Source: Cox Automotive, the National Insurance Crime Bureau, and Karen Clark and Company. Figures combine insured and uninsured vehicles and reflect total-loss and damage estimates reported in the months after each storm; counts vary by methodology and overlap where storms struck the same region.

What Texas Drivers Should Do Before June 1

Five Steps to Take Before the First Named Storm
1

Pull Your Declaration Page

Look for "comprehensive" or "other than collision" on the coverage list. If neither appears, your car has no flood or storm protection at any deductible.

2

Add Comprehensive Coverage Now If It Is Missing

Call your insurer or agent before any storm is named. The coverage takes effect immediately, but binding restrictions lock the moment a hurricane watch is issued for your county.

3

Confirm Your Deductible and Claims Line

Comprehensive deductibles commonly run $250 to $1,000. Save your insurer's 24-hour claims number and your agent's cell phone before evacuation routes get busy.

4

Photograph the Vehicle Today

Walk around the car with your phone, capturing all four sides, the odometer reading, and the interior. Email those photos to yourself so the record survives even if the car does not.

5

Park Smart Before Landfall

Move the vehicle to a garage or higher ground and avoid low-lying lots. TDI's Help Line at 800-252-3439 answers coverage questions weekdays from 8 a.m. to 5 p.m. Central.

Gulf and Atlantic Drivers Face the Same Math

Texas is far from alone in the storm zone. Drivers in Florida, Louisiana, Mississippi, Alabama, Georgia, and the Carolinas confront the same comprehensive-coverage gap every June, and several of those states charge even more than Texas does. Florida's average full-coverage premium tops $3,000 a year, the highest in the hurricane belt, while Louisiana drivers wrestle with some of the nation's steepest rates, driven by litigation costs and repeated storm losses.

The fix is identical in all of them: confirm comprehensive coverage well before a storm forms, document the vehicle, and know the deductible. A garaged car in Houston and a street-parked sedan in Tampa face the same actual-cash-value math once the water recedes.

Looking Ahead

The Atlantic season runs through November 30, and NOAA issues an updated outlook in early August as peak activity nears. Drivers who confirm comprehensive coverage before June 1 lock in protection for the full six months, whether the 2026 count finishes at 8 storms or 14. Adding comprehensive runs roughly $1,277 a year on top of a Texas minimum-liability policy, a fraction of the $20,000-plus it takes to replace a flooded vehicle out of pocket.

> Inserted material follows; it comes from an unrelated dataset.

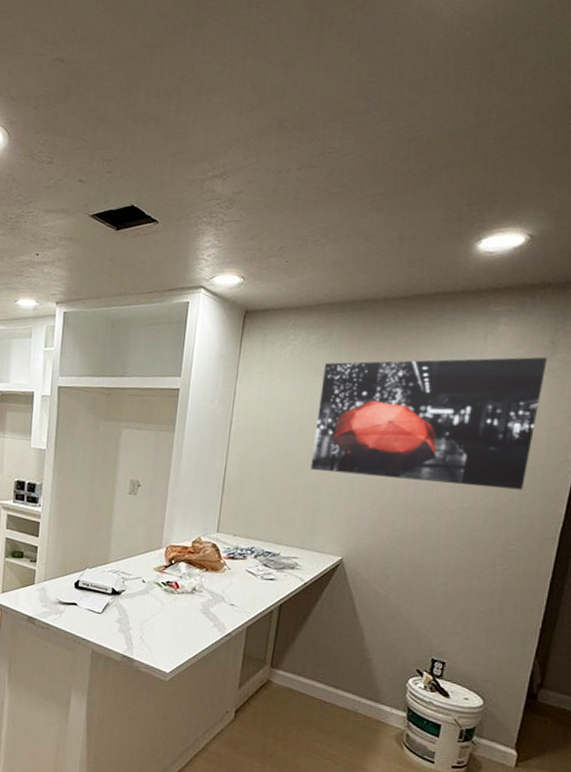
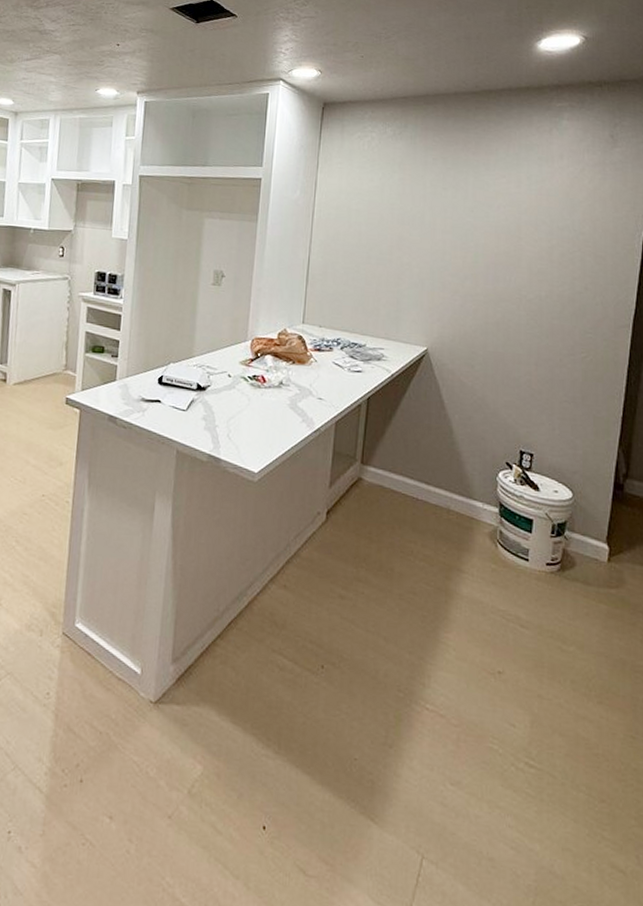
wall art: present [311,357,547,490] -> none [393,150,609,279]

Frequently Asked Questions

Does regular car insurance cover hurricane and flood damage?

Only if you carry comprehensive coverage. Liability and collision do not pay for flood, wind, or storm-surge damage to your own vehicle. Comprehensive covers it minus your deductible, and Texas does not require it, so many minimum-coverage drivers have no protection at all.

Is there a waiting period to add comprehensive coverage?

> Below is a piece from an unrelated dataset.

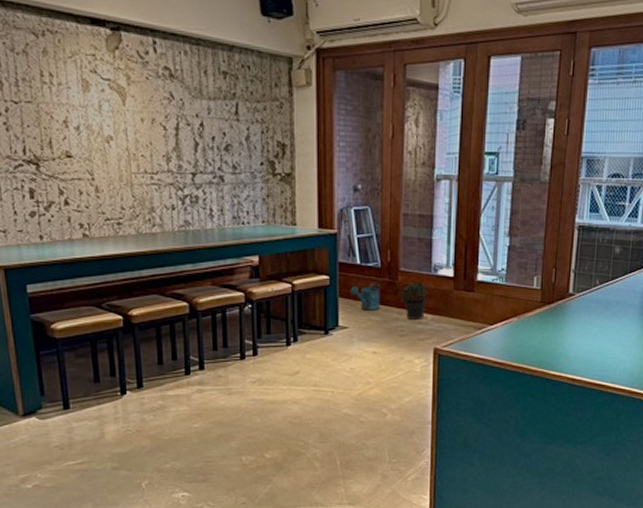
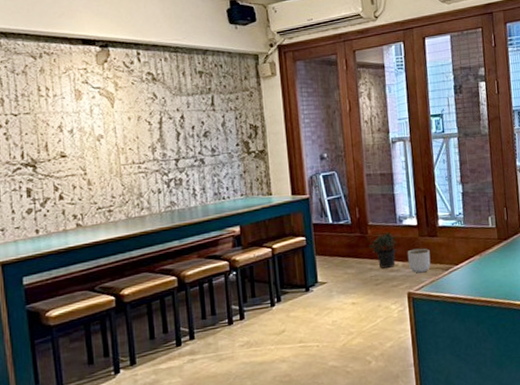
watering can: present [350,282,380,311] -> none [325,238,354,265]
planter: none [438,302,464,329] -> present [407,248,431,273]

No. Unlike NFIP flood insurance for a home, which takes 30 days to take effect, comprehensive auto coverage starts immediately. The limit is that most insurers stop allowing policy changes once a tropical storm or hurricane watch is issued, so add it before a storm is named.

What happens if my car floods and the insurer totals it?

Your insurer pays the actual cash value of the vehicle the day before the storm, minus your deductible. A submerged car is almost always declared a total loss because saltwater corrodes the engine and electronics within hours.

How do I document my vehicle before a storm?

Photograph all four sides, the odometer, and the interior with your phone, then email the images to yourself or save them in the cloud. The NAIC offers a free Home Inventory app, and TDI's Help Line at 800-252-3439 can answer coverage questions weekdays.

When does the 2026 hurricane season start and end?

It runs June 1 through November 30. NOAA forecasts 8 to 14 named storms for 2026 with a 55% chance of a below-normal season, though officials warn that a single landfall can still total thousands of vehicles.